→ Provided data:
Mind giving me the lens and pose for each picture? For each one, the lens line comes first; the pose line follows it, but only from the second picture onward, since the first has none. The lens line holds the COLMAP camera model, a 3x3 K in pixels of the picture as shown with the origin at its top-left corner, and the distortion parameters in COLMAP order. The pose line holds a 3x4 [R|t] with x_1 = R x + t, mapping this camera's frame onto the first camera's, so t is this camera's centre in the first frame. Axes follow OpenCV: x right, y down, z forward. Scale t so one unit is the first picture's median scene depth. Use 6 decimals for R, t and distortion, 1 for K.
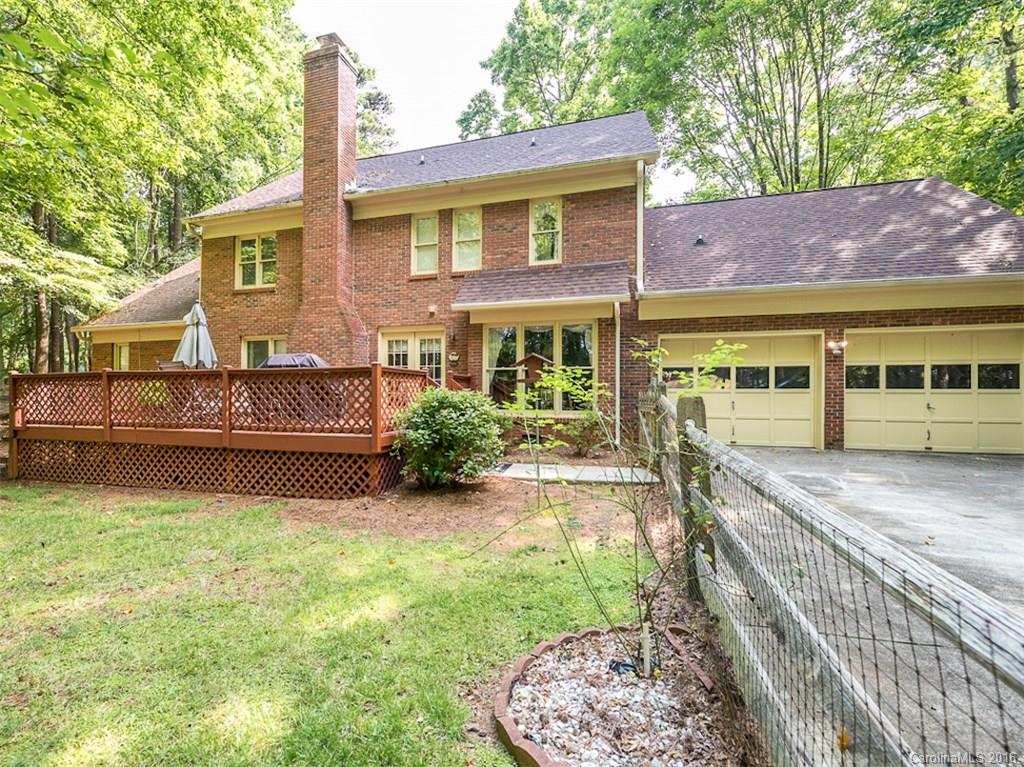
lens RADIAL K [[414.2, 0, 509.1], [0, 414.2, 382.7], [0, 0, 1]] dist [-0.002294, -0.001014]
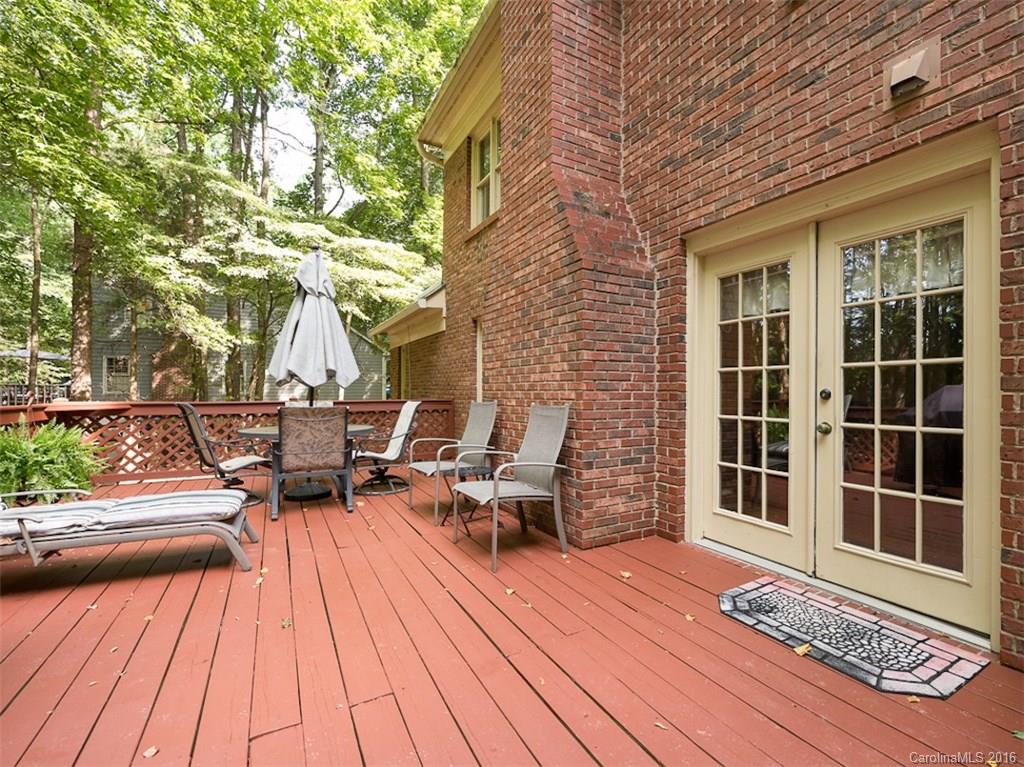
lens RADIAL K [[527.0, 0, 515.5], [0, 527.0, 382.8], [0, 0, 1]] dist [-0.006139, -0.000259]
pose [[0.659036, -0.000737, -0.752111, -0.116542], [-0.003274, 0.999987, -0.003849, -0.029604], [0.752104, 0.004999, 0.659025, 0.667050]]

→ About this exercise:
Lay out all of the material above as a JSON list of strings, one string per line, omitting blank lines. Leave the pictures out of the answer.

→ Task result:
[
  "Mind giving me the lens and pose for each picture? For each one, the lens line comes first; the pose line follows it, but only from the second picture onward, since the first has none. The lens line holds the COLMAP camera model, a 3x3 K in pixels of the picture as shown with the origin at its top-left corner, and the distortion parameters in COLMAP order. The pose line holds a 3x4 [R|t] with x_1 = R x + t, mapping this camera's frame onto the first camera's, so t is this camera's centre in the first frame. Axes follow OpenCV: x right, y down, z forward. Scale t so one unit is the first picture's median scene depth. Use 6 decimals for R, t and distortion, 1 for K.",
  "lens RADIAL K [[414.2, 0, 509.1], [0, 414.2, 382.7], [0, 0, 1]] dist [-0.002294, -0.001014]",
  "lens RADIAL K [[527.0, 0, 515.5], [0, 527.0, 382.8], [0, 0, 1]] dist [-0.006139, -0.000259]",
  "pose [[0.659036, -0.000737, -0.752111, -0.116542], [-0.003274, 0.999987, -0.003849, -0.029604], [0.752104, 0.004999, 0.659025, 0.667050]]"
]